- **EXERCISE PASSAGE**:
# Biophysics Problem 46

A uniform, solid sphere of mass \(\mathrm{m}\) and radius \(\mathrm{r}\) rolls down a hill of height \(\mathrm{20 \;m.}\) Ignoring energy losses due to friction, what is the sphere's speed at the bottom? (Recall for a sphere, the moment of inertia \(\mathrm{I = 2/5 \;M\; R^2}\)).

Assume the sphere starts from rest so that initially it has no kinetic energy. At the bottom of the hill, all its initial potential energy will have been converted to kinetic energy.

This problem must be solved using the concepts of conservation of energy. Remember, the sphere will have both translational and rotational kinetic energies when it gets to the bottom.

Write out the equation for conservation of energy for this system.

Your equation should be:

\(\mathrm{m \;g\; h = \frac{1}{2}\; m\; v^2 + \frac{1}{2}\; I\; \omega^2}\)

There seems to be, at first glance, a lot of unknowns in this equation. Let's see if we can get rid of some of them. Don't lose sight of our objective, which is to find the final velocity \(\mathrm{v.}\)

Remember, we were given \(\mathrm{ h}\) and we also know that \(\mathrm{\omega = v/r.}\) Substitute these into our energy conservation equation.

You should have written down:

\(\mathrm{m \;g\; h = \frac{1}{2}\; m\; v^2 + \frac{1}{2}\; \biggl( \frac{2}{5}\; m\; r^2 \biggr) \biggl(\frac{v^2}{r^2} \biggr)}\)

Notice that a lot of things will cancel out now. Rewrite the equation after cancelling out the appropriate variables, but do not rearrange the equation.

Your equation should now look like this:

\(\mathrm{g\; h = \frac{1}{2}\; v^2 + \frac{1}{5}\; v^2}\)

\(\mathrm{gh = \frac{7}{10}\; v^2}\)

Now calculate \(\mathrm{v}\) in \(\mathrm{m\; s^{-1}.}\)

You should have had:

\(\mathrm{v = \sqrt{ \frac{10\; g \;h}{7} } = \sqrt{ \frac{ 10 (9.8\; m\; s^{-2}) (20\; m)} {7} } = 16.7 \;m\; s^{-1} = 17\; m \;s^{-1}.}\)

- **INSTRUCTIONS**:
1. Which phrases in the rolling sphere problem introduce the result the reader is expected to have reached?
2. In the rolling sphere problem, what is the height of the hill?
3. Repeat everything in the rolling sphere problem from "You should have written" down to "rearrange the equation.", but swap "equation" for "expression".

- **DATA BLOCK**:

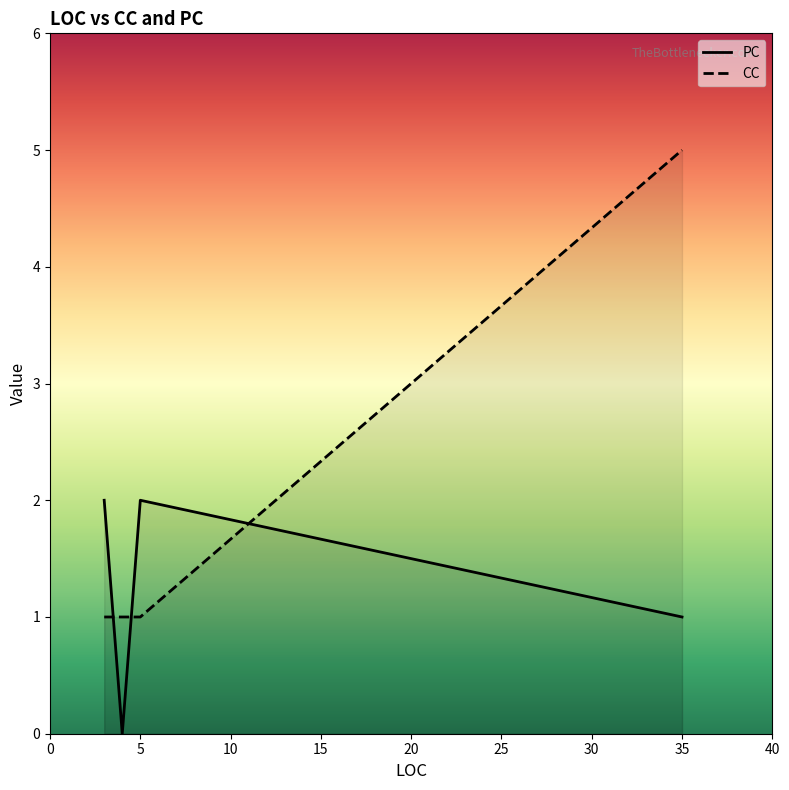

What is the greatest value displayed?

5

- **RESPONSES PER TASK**:
1.
"Your equation should be:"
"You should have written down:"
"Your equation should now look like this:"
"You should have had:"

2. 20 m.

3.
You should have written down:

\(\mathrm{m \;g\; h = \frac{1}{2}\; m\; v^2 + \frac{1}{2}\; \biggl( \frac{2}{5}\; m\; r^2 \biggr) \biggl(\frac{v^2}{r^2} \biggr)}\)

Notice that a lot of things will cancel out now. Rewrite the expression after cancelling out the appropriate variables, but do not rearrange the expression.